Okay, I don't know about you, but I'm tired just reading this!
  • After both therapies, it's home for lunch and another "turning of the struts."  Since the surgery, Ethan has been very tired, and he usually sleeps some after lunch time.
  • In the afternoon, we do some home physical therapy --exercises we were given by the therapists to do at home.  We are SO happy that Dr. Standard changed the exercises because Ethan was screaming before we even attempted to bend his knee.  He can, however, step up on a step or do a bit of a squat --to strengthen his knee.  Trying to bend it while either lying on his belly or his back was terrible to watch!
  • He gets his second set of vitamins at supper time --and the final struts are turned.  On the days that he does not have pool therapy, he gets a bath at home, especially to clean the pin sites.  Again, this is pretty difficult.  I have to get into the shower with him -as he sits on a shower chair.  The key is having a detachable shower head so that you don't get soaked and can really spray down the fixator.  He is afraid to stand in the slippery shower floor, so Freddie usually get him out and carries him to the bed so that he can get dried off, get his pajamas on, and get his pin sites cleaned off.
  • Usually by the time 8:30 rolls around, he is exhausted, usually weepy ... complaining of pain and, I think, just overwhelmed by the day.  He gets pain medicine before bed.
  • On Thursday, we had a two week, post surgery check.  Bring your snacks!  We had a three hour wait and not much one on one time with Dr.
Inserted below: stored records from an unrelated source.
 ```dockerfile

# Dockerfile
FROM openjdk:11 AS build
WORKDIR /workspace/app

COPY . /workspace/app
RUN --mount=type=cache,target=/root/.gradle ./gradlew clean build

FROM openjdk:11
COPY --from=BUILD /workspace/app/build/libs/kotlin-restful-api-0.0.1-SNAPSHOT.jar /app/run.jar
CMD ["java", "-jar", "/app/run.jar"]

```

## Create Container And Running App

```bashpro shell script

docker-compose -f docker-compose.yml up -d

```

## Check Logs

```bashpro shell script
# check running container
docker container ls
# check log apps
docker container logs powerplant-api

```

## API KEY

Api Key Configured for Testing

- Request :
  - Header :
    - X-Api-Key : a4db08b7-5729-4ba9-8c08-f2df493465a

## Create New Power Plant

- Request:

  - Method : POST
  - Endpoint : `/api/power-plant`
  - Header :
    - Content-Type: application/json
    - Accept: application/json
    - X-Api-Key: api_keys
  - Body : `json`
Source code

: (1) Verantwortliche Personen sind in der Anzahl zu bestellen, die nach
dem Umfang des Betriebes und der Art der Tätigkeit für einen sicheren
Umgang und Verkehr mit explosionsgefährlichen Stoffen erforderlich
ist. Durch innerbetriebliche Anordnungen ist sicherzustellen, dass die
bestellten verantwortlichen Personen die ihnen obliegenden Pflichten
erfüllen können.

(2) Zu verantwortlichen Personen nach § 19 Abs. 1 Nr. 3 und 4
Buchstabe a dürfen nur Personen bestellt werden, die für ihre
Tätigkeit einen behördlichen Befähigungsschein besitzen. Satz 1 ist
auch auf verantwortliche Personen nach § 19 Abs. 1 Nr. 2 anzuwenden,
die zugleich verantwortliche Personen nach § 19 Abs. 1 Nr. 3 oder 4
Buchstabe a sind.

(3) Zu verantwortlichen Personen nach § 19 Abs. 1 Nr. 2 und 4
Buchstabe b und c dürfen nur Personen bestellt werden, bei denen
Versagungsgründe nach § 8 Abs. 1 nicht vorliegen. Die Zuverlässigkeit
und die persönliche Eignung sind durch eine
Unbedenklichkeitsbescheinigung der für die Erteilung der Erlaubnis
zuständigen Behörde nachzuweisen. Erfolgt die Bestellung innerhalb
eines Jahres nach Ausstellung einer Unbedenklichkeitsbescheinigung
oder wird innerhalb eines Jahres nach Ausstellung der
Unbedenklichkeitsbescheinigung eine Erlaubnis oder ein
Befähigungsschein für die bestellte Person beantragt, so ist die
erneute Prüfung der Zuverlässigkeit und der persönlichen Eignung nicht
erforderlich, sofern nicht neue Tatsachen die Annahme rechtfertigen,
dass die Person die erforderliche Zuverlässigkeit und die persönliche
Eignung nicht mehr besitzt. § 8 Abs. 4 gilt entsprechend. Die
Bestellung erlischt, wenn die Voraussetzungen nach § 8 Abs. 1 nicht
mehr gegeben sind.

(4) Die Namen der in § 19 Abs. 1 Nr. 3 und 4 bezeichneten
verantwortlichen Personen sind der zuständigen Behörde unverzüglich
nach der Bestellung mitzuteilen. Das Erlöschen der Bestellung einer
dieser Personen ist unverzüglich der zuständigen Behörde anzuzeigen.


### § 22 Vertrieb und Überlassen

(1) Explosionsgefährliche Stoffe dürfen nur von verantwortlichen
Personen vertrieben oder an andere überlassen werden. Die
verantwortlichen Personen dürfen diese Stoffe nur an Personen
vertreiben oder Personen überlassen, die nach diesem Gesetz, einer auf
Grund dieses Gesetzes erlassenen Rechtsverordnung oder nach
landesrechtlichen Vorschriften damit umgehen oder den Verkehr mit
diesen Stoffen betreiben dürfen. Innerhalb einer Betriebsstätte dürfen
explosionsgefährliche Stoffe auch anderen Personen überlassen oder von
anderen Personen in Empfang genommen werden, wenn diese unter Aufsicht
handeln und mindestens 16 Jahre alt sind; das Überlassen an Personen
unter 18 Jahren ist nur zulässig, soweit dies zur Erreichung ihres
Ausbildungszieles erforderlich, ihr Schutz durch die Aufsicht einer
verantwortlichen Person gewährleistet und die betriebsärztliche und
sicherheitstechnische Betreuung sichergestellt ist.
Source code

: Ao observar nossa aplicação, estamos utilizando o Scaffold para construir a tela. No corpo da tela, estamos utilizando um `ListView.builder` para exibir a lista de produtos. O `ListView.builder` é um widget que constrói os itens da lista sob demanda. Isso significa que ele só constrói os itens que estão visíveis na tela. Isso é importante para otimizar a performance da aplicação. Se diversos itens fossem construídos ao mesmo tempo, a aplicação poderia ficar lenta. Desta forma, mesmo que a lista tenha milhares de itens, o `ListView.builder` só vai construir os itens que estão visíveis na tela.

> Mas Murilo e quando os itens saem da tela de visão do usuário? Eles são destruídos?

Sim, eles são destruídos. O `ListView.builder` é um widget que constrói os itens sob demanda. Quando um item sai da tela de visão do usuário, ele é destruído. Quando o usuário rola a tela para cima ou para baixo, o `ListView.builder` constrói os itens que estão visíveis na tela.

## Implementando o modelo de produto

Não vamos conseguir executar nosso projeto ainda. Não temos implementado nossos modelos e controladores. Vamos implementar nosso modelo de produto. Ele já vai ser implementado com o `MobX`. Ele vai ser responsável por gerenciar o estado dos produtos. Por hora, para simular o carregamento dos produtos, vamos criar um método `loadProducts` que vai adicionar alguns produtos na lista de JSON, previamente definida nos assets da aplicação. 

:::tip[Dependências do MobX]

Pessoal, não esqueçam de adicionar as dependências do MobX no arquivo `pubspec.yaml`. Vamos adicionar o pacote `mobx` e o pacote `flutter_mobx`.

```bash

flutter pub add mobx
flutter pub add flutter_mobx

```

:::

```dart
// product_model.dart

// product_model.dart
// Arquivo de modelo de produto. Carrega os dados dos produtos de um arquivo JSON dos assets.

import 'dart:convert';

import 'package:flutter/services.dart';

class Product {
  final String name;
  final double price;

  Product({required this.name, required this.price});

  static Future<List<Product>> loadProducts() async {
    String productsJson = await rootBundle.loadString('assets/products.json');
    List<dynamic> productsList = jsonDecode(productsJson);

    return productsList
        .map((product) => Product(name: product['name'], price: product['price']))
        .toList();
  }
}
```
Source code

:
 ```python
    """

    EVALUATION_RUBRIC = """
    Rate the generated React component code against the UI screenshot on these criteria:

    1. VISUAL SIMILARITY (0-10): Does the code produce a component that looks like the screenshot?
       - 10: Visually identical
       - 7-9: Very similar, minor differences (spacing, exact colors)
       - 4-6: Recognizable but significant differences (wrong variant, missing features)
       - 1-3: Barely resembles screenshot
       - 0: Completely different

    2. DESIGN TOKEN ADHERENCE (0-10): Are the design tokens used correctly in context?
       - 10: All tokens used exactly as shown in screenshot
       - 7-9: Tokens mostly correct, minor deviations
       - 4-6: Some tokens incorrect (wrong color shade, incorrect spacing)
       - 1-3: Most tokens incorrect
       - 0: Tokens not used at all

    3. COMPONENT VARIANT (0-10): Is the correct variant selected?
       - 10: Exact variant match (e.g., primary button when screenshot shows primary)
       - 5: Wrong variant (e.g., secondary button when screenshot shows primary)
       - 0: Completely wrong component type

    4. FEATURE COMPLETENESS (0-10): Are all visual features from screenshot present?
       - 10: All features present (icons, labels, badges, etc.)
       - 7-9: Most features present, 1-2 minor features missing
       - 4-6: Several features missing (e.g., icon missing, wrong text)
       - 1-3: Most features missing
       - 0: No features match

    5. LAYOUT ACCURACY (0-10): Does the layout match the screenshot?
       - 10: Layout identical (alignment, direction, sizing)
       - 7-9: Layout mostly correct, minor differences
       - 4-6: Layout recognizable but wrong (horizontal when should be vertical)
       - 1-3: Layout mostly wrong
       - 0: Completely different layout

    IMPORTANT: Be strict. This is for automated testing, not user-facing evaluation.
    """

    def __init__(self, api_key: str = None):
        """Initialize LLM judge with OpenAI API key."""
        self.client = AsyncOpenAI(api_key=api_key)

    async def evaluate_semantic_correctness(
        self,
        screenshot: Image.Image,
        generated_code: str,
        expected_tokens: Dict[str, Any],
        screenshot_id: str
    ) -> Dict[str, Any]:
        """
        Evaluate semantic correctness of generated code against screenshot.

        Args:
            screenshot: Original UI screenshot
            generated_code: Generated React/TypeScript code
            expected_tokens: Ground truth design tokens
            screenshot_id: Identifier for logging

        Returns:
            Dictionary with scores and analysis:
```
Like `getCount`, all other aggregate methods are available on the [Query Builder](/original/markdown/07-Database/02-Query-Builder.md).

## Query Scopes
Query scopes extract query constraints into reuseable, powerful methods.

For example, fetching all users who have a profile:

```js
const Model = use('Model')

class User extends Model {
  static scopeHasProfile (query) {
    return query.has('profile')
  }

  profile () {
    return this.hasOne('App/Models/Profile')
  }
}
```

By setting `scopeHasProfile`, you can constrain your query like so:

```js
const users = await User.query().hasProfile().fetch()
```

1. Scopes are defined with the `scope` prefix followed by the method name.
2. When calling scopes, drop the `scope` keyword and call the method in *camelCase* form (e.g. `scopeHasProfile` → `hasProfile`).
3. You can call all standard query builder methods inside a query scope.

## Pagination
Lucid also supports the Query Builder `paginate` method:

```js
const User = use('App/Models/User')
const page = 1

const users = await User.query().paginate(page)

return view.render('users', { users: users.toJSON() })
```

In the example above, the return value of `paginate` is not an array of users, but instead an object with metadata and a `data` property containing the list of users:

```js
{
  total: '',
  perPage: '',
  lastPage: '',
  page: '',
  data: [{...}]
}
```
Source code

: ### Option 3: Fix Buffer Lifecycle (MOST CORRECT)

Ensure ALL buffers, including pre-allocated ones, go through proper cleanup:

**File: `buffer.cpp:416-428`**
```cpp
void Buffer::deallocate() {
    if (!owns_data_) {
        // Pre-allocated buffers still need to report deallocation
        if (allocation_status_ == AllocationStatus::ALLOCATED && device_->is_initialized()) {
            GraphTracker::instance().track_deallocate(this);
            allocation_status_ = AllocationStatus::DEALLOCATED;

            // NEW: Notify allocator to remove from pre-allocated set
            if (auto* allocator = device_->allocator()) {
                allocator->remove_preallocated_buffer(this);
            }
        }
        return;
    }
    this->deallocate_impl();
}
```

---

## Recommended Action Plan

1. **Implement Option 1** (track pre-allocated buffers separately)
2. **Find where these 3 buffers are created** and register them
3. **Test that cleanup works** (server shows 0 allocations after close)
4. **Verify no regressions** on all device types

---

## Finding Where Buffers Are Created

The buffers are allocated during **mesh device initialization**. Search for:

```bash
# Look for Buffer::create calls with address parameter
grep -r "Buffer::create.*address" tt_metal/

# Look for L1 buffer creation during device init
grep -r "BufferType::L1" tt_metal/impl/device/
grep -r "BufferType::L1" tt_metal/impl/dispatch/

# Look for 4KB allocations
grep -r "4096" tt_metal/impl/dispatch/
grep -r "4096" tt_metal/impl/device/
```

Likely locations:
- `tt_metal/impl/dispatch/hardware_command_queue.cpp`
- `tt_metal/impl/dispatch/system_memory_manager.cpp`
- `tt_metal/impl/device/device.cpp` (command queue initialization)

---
Standard --which was unusual with him.  We also had our first strut change.  As you turn the struts, eventually, you run out of numbers which means that the strut has to be changed.  The strut change was actually quite scary.  Two residents came in, both with wrenches, and the whole process was reminiscent of getting your tires rotated!  Anyway, in order to remove a strut, a temporary one has to be inserted --into one of the "extra" holes in the fixator --to keep it stable.  Without the temporary strut, the fixator could collapse!  They take one strut out, put one in, and remove the temporary strut, and you're finished.
A kinda funny side note:  When we got home from the clinic appointment, getting the strut changed, we found two bolts rolling around on Ethan's foot.  After much panic, we couldn't find a missing bolt --so we're hoping this was part of the temporary strut they put on and forgot to remove!

In many ways, these days seem so long, and in another sense, given all the "maintenance," seem to be quite short.  God is supplying us with endurance and teaching us such a lesson about the short term pain often required for long term gain.